Home Office staff vote to accept three-year pay deal

Pay flex business case will move forward after ballot by PCS union
Photo: Adobe Stock

Members of the PCS union have voted overwhelmingly to accept a three-year pay package that outstrips civil service-wide pay remit guidance.

In a ballot last month, 93.7% of those who voted backed the deal, which will see Home Office officials receive a pay increase of at least 6% in 2025-26, 5.5% in 2026-27 and 4% in 2027-28. Just over 60% of eligible union members voted in the poll between 9 and 30 March.

The result means the department can move forward with its pay flex business case. Pay remit guidance published by the Cabinet Office last year said departments could increase their overall paybills by 3.25% in 2025-26, with scope for a further 0.5% increase to be targeted at “specific departmental workforce issues”. Anything beyond this requires the department to set out a pay flex business case detailing where it can save money to pay for the extra pay bump, which must be approved by the Cabinet Office and Treasury.

The deal includes a break clause that will be triggered if pay remit guidance exceeds 5.5% in 2026 or 3.6% in 2027.

Under the deal, some staff – including those in the lowest-paid grades – will receive higher pay adjustments. Pay for administrative officers and executive officers will increase by up to  7.74%, 7.29% and 4.66% over the three-year period covered by the deal.

This means that by July 2027, all Home Office officials will earn at least £15 per hour, with the national salary for administrative assistants sitting at £29,050. Pay for administrative officers and executive officers, who make up around 67% of the department’s workforce, will increase by up to 20% over that period, according to PCS.

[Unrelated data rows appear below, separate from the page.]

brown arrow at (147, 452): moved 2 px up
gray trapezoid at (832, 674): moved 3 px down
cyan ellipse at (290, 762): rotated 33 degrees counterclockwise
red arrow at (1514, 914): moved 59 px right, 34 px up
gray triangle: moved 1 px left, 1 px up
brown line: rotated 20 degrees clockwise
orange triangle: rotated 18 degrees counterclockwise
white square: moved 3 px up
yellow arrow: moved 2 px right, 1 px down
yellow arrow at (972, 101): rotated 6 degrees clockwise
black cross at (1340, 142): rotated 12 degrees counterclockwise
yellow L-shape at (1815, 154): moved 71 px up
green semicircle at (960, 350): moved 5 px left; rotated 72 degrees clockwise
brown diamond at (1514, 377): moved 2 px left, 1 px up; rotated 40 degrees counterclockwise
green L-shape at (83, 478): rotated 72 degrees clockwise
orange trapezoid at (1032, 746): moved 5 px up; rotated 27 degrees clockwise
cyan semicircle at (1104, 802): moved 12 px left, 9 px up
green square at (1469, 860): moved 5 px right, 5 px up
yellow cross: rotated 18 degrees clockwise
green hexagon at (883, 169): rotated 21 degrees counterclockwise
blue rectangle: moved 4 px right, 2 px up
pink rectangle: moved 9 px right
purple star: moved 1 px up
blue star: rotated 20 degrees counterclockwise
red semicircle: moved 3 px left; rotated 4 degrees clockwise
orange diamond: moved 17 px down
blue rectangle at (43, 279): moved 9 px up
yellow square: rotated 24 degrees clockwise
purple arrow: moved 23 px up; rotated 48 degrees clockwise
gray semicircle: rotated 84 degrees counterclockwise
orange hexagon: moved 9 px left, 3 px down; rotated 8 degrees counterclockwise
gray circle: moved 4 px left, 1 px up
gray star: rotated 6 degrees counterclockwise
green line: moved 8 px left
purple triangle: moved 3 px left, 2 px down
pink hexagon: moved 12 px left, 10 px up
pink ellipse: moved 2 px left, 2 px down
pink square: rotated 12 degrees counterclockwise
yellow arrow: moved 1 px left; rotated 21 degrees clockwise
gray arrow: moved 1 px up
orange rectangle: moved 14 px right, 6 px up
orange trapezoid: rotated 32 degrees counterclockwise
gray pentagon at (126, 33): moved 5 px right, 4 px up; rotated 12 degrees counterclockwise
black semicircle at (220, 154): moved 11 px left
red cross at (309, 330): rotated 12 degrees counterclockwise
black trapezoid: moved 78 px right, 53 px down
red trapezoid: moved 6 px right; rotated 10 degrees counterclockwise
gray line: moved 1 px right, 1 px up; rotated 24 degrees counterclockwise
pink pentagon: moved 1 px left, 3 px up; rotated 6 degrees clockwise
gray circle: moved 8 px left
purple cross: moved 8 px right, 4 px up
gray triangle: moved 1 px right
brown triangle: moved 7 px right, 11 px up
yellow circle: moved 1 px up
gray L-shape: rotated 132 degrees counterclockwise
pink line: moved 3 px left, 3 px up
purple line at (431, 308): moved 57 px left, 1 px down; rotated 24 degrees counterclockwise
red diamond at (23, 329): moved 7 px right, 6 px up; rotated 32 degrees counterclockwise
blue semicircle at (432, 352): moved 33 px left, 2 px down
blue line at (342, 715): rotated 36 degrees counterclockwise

The deal also includes changes to paternity and adoption leave, which will come into effect this July. Some 7,500 staff on pre‑modernised terms will transition to modernised conditions and will receive compensation payments worth between £3,000 to £5,000.

PCS said it expects staff’s April salaries to reflect the changes. The pay adjustment will be backdated to July 2025, excluding a 3% interim payment made in December.

The union said it will monitor implementation of the deal closely and is encouraging its members to check their entitlements using the department’s pay calculator.

The ballot follows nearly a year of negotiations, consultation and “detailed work” between PCS and the Home Office, the union said. 

“The deal is a substantial achievement, marking continued progress since the industrial action of recent years and delivering meaningful long‑term gains for members,” it said.

When the pay offer was put forward in March, a Home Office spokesperson said: “The three-year pay deal that we have been negotiating with our trade unions will be cost neutral overall and follows an assessment of pay and conditions across the department.

“It will mean we can deploy our workforce more efficiently and attract and retain the best talent to deliver on our priorities of securing the border, making our streets safer and protecting homeland security.”